▸ REQUIRED WORK: Every line must be returned precisely as it is written.

:: RAW DATA

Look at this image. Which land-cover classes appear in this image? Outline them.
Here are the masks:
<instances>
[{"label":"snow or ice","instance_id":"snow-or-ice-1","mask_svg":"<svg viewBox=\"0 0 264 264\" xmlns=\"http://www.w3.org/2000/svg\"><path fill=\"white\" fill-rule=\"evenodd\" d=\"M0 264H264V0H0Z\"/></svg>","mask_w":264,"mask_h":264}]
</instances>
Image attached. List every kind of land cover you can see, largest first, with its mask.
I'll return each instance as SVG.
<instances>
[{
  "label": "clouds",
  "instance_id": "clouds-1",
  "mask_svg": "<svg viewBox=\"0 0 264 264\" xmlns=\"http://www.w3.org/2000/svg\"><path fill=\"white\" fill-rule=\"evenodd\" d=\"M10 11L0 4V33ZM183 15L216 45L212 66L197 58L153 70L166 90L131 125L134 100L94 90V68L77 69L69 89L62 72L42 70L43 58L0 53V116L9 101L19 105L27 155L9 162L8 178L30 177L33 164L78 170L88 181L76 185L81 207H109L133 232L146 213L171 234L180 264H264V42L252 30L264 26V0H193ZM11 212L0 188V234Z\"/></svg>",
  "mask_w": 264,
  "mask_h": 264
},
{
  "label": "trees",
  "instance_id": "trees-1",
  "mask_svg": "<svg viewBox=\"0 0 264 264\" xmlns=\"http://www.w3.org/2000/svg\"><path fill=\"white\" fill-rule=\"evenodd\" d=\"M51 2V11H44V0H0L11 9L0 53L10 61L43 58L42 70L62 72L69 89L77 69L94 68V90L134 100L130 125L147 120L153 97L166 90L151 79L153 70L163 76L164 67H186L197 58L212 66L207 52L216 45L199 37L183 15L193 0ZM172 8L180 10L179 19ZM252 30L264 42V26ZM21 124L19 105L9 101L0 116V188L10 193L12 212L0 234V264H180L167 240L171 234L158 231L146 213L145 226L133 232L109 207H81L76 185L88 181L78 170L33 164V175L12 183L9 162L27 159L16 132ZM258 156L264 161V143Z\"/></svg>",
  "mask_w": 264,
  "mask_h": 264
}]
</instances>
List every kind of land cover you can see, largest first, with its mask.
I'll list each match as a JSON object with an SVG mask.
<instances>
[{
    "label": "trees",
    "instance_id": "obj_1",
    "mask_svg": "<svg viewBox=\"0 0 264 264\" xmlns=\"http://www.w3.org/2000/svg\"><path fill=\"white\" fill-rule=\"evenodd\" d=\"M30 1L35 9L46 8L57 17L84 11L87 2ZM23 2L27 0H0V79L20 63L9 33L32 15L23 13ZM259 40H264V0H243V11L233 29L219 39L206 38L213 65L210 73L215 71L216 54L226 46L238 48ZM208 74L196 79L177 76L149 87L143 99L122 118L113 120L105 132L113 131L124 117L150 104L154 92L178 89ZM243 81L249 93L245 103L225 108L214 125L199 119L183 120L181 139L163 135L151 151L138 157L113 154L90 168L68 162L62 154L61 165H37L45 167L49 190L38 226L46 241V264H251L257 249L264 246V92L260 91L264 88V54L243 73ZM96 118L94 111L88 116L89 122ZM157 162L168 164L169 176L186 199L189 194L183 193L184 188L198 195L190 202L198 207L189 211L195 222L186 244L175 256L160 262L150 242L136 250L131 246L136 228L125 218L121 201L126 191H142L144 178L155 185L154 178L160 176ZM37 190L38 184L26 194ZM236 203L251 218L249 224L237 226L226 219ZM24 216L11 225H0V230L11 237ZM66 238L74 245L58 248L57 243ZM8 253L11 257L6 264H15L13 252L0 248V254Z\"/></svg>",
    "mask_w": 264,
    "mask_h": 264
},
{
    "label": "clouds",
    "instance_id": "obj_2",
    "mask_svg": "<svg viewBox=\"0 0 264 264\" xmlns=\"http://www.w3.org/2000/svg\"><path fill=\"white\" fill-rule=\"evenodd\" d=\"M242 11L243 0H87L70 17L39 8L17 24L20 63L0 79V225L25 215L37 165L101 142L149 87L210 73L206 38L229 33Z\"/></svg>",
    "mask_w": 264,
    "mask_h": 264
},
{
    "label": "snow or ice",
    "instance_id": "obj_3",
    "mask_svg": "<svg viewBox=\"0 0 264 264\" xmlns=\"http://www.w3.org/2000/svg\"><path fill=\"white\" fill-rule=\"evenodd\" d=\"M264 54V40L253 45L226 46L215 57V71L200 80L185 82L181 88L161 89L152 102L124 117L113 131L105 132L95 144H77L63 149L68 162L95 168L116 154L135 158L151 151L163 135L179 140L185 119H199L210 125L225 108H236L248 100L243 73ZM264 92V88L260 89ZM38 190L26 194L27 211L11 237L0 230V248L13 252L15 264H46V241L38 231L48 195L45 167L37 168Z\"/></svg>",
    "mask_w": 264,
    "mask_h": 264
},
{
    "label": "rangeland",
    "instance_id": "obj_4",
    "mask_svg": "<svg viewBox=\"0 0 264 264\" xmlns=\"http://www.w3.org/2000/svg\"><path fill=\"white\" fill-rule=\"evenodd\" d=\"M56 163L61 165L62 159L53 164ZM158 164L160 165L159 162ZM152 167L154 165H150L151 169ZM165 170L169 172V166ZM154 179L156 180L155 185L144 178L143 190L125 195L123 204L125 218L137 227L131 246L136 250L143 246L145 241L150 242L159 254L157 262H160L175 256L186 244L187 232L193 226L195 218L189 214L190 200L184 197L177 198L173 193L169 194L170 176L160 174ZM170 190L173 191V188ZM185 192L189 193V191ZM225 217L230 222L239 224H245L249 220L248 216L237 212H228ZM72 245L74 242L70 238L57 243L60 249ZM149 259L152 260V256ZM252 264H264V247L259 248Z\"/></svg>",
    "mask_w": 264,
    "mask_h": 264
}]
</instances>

::::

▸ RIGHT ANSWER:
Look at this image. Which land-cover classes appear in this image? Outline them.
Here are the masks:
<instances>
[{"label":"snow or ice","instance_id":"snow-or-ice-1","mask_svg":"<svg viewBox=\"0 0 264 264\" xmlns=\"http://www.w3.org/2000/svg\"><path fill=\"white\" fill-rule=\"evenodd\" d=\"M0 264H264V0H0Z\"/></svg>","mask_w":264,"mask_h":264}]
</instances>
Image attached. List every kind of land cover you can see, largest first, with its mask.
I'll return each instance as SVG.
<instances>
[{
  "label": "clouds",
  "instance_id": "clouds-1",
  "mask_svg": "<svg viewBox=\"0 0 264 264\" xmlns=\"http://www.w3.org/2000/svg\"><path fill=\"white\" fill-rule=\"evenodd\" d=\"M10 11L0 4V33ZM183 15L216 45L212 66L197 58L153 70L166 90L131 125L134 100L94 90V68L77 69L69 89L62 72L42 70L43 58L0 53V116L9 101L19 105L27 155L9 162L8 178L30 177L33 164L78 170L88 181L76 185L81 207H109L133 232L146 213L171 234L180 264H264V42L252 30L264 26V0H193ZM11 212L0 188V234Z\"/></svg>",
  "mask_w": 264,
  "mask_h": 264
},
{
  "label": "trees",
  "instance_id": "trees-1",
  "mask_svg": "<svg viewBox=\"0 0 264 264\" xmlns=\"http://www.w3.org/2000/svg\"><path fill=\"white\" fill-rule=\"evenodd\" d=\"M51 2V11H44V0H0L11 9L0 53L10 61L43 58L42 70L62 72L69 89L77 69L94 68V90L134 100L130 125L147 120L153 97L166 90L151 79L153 70L163 76L164 67H186L197 58L212 66L207 52L216 45L199 37L183 15L193 0ZM172 8L180 10L179 19ZM252 30L264 42V26ZM21 124L19 105L9 101L0 116V188L10 193L12 212L0 234V264H180L167 240L171 234L158 231L146 213L145 226L133 232L109 207H81L76 185L88 181L78 170L33 164V175L12 183L9 162L27 159L16 132ZM258 156L264 161V143Z\"/></svg>",
  "mask_w": 264,
  "mask_h": 264
}]
</instances>
List every kind of land cover you can see, largest first, with its mask.
I'll list each match as a JSON object with an SVG mask.
<instances>
[{
    "label": "trees",
    "instance_id": "obj_1",
    "mask_svg": "<svg viewBox=\"0 0 264 264\" xmlns=\"http://www.w3.org/2000/svg\"><path fill=\"white\" fill-rule=\"evenodd\" d=\"M30 1L35 9L46 8L57 17L84 11L87 2ZM23 2L27 0H0V79L20 63L9 33L32 15L23 13ZM259 40H264V0H243V11L233 29L219 39L206 38L213 65L210 73L215 71L216 54L226 46L238 48ZM208 74L196 79L177 76L149 87L143 99L122 118L113 120L105 132L113 131L124 117L150 104L154 92L178 89ZM243 81L249 93L245 103L225 108L214 125L199 119L183 120L181 139L163 135L151 151L138 157L113 154L90 168L68 162L62 154L61 165H37L45 167L49 190L38 226L46 241V264H251L257 249L264 246V92L260 91L264 88V54L243 73ZM96 118L94 111L88 116L89 122ZM157 162L168 164L169 176L186 199L189 194L183 193L184 188L198 195L190 202L198 207L189 211L195 222L186 244L175 256L160 262L150 242L136 250L131 246L136 228L125 218L121 201L126 191H142L144 178L155 185L154 178L160 176ZM37 190L38 184L26 194ZM236 203L251 218L249 224L237 226L226 219ZM24 216L11 225H0V230L11 237ZM66 238L74 245L58 248L57 243ZM8 253L11 257L6 264H15L13 252L0 248V254Z\"/></svg>",
    "mask_w": 264,
    "mask_h": 264
},
{
    "label": "clouds",
    "instance_id": "obj_2",
    "mask_svg": "<svg viewBox=\"0 0 264 264\" xmlns=\"http://www.w3.org/2000/svg\"><path fill=\"white\" fill-rule=\"evenodd\" d=\"M242 11L243 0H87L70 17L39 8L17 24L20 63L0 79V225L25 215L37 165L101 142L149 87L210 73L206 38L229 33Z\"/></svg>",
    "mask_w": 264,
    "mask_h": 264
},
{
    "label": "snow or ice",
    "instance_id": "obj_3",
    "mask_svg": "<svg viewBox=\"0 0 264 264\" xmlns=\"http://www.w3.org/2000/svg\"><path fill=\"white\" fill-rule=\"evenodd\" d=\"M264 54V40L253 45L226 46L215 57V71L200 80L185 82L181 88L161 89L152 102L124 117L113 131L105 132L95 144H77L63 149L68 162L95 168L116 154L135 158L151 151L163 135L179 140L185 119H199L210 125L225 108H236L248 100L243 73ZM264 92V88L260 89ZM38 190L26 194L27 211L11 237L0 230V248L13 252L15 264H46V241L38 231L48 195L45 167L37 168Z\"/></svg>",
    "mask_w": 264,
    "mask_h": 264
},
{
    "label": "rangeland",
    "instance_id": "obj_4",
    "mask_svg": "<svg viewBox=\"0 0 264 264\" xmlns=\"http://www.w3.org/2000/svg\"><path fill=\"white\" fill-rule=\"evenodd\" d=\"M56 163L61 165L62 159L53 164ZM158 164L160 165L159 162ZM152 167L154 165H150L151 169ZM165 170L169 172V166ZM154 179L156 180L155 185L144 178L143 190L125 195L123 204L125 218L137 227L131 246L136 250L143 246L145 241L150 242L159 254L157 262H160L175 256L186 244L187 232L193 226L195 218L189 214L190 200L184 197L177 198L173 193L169 194L170 176L160 174ZM170 190L173 191V188ZM185 192L189 193V191ZM225 217L230 222L239 224H245L249 220L248 216L237 212H228ZM72 245L74 242L70 238L57 243L60 249ZM149 259L152 260V256ZM252 264H264V247L259 248Z\"/></svg>",
    "mask_w": 264,
    "mask_h": 264
}]
</instances>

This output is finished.